The original Florida study of cognitive function3 was confined to persons with HIV who were relatively asymptomatic or in the early stages of the disease. It found that approximately 25% of the participants demonstrated either marginal or overt vitamin B12 deficiency. When cognition was assessed, those participants with low B12 levels performed more poorly than did those with normal vitamin B12 levels (at least 180 pmol/l). Participants were tested on information processing speed and visuospatial problem-solving skills.
These findings suggest that concurrent vitamin B12 deficiency may be a factor in cognitive changes observed in both the early and late stages of HIV infection, even when blood abnormalities are not yet apparent. Possible mechanisms whereby low B12 may cause psychoneurological symptoms involve increased oxidative stress in the brain, as signaled by the accumulation in the cerebrospinal fluid of metabolites such as methylmalonic acid and homocysteine, which are related to oxidative stress in the brain. The results emphasize the potential importance of early clinical intervention in the possible prevention of such early-onset cognitive changes.

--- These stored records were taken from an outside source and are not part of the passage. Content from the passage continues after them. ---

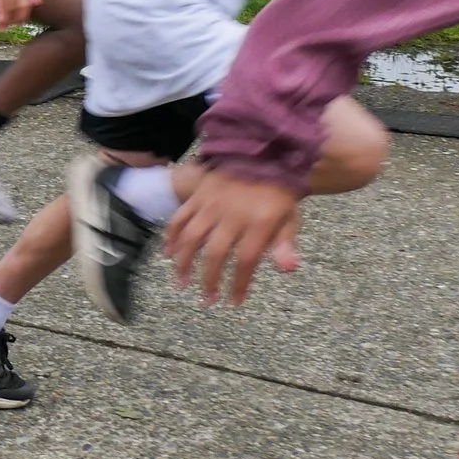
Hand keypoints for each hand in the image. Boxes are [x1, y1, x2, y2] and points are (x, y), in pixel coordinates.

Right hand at [164, 170, 303, 307]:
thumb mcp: (290, 218)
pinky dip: (171, 236)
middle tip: (207, 300)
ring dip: (184, 263)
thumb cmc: (278, 193)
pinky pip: (180, 217)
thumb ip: (286, 244)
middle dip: (209, 280)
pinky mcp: (199, 195)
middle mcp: (232, 215)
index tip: (233, 302)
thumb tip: (288, 269)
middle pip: (215, 253)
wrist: (262, 156)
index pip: (246, 260)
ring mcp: (212, 204)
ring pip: (192, 237)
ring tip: (182, 283)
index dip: (238, 284)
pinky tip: (168, 253)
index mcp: (259, 223)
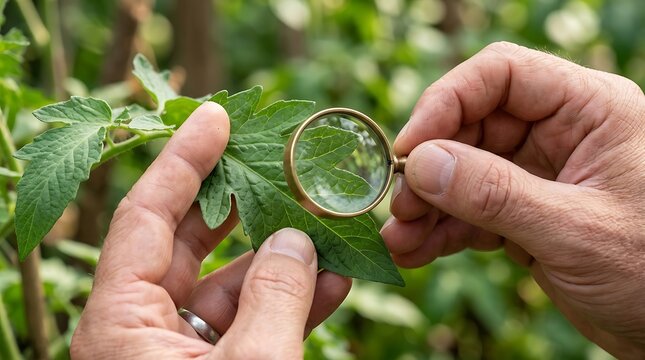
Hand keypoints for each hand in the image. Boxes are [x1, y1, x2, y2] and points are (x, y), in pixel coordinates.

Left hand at [71, 103, 350, 358]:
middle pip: (189, 242)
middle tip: (276, 162)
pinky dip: (290, 305)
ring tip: (326, 227)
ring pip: (229, 286)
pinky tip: (333, 281)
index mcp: (120, 323)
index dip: (182, 160)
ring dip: (283, 261)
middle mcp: (141, 330)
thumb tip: (295, 241)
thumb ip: (276, 298)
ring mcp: (179, 352)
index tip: (217, 117)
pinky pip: (249, 325)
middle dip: (241, 202)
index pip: (144, 216)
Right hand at [381, 42, 644, 357]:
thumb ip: (496, 195)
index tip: (408, 147)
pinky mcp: (524, 214)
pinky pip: (470, 211)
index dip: (447, 102)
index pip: (502, 76)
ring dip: (428, 204)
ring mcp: (538, 175)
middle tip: (400, 205)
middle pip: (472, 126)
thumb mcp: (576, 231)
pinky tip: (415, 251)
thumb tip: (420, 163)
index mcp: (589, 111)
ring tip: (399, 238)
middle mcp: (560, 134)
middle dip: (430, 167)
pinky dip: (441, 230)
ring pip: (463, 172)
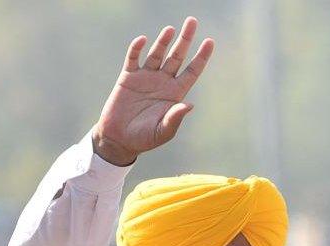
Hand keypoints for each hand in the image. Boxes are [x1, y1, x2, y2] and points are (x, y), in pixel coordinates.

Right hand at [92, 17, 213, 165]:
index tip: (210, 41)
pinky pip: (133, 59)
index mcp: (176, 93)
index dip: (201, 56)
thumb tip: (189, 105)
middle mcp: (163, 81)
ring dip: (163, 41)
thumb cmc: (145, 138)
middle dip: (185, 39)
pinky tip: (143, 40)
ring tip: (171, 29)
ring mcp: (146, 77)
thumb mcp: (164, 131)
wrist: (120, 139)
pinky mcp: (128, 78)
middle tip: (192, 21)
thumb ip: (175, 118)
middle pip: (177, 56)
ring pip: (157, 54)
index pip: (192, 70)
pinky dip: (136, 49)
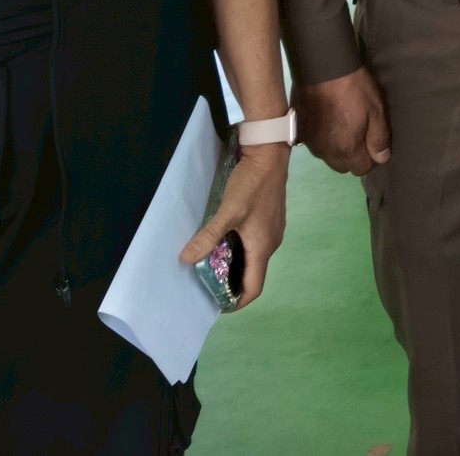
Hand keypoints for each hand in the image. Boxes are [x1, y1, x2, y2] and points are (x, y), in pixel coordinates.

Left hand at [181, 142, 289, 308]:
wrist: (270, 154)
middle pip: (253, 274)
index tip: (219, 305)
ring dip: (235, 265)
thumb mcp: (227, 210)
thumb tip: (186, 259)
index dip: (238, 301)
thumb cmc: (251, 184)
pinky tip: (225, 240)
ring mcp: (273, 230)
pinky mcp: (270, 218)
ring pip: (254, 257)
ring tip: (212, 263)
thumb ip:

Suggested vitamin B12 supplementation can be very high. Lark Lands, a nutrional advocate who specializes in HIV, recommends 1,000 micrograms in nasal gel or injection, administered two to seven times per week along with folic acid (5,000 to 10,000 micrograms per day).
1 Tang AM et al. Journal of Nutrition. February 1997; 127(2):345-51.
3 Beach RS et al. Archives of Neurology. May 1992; 49(5):501-6.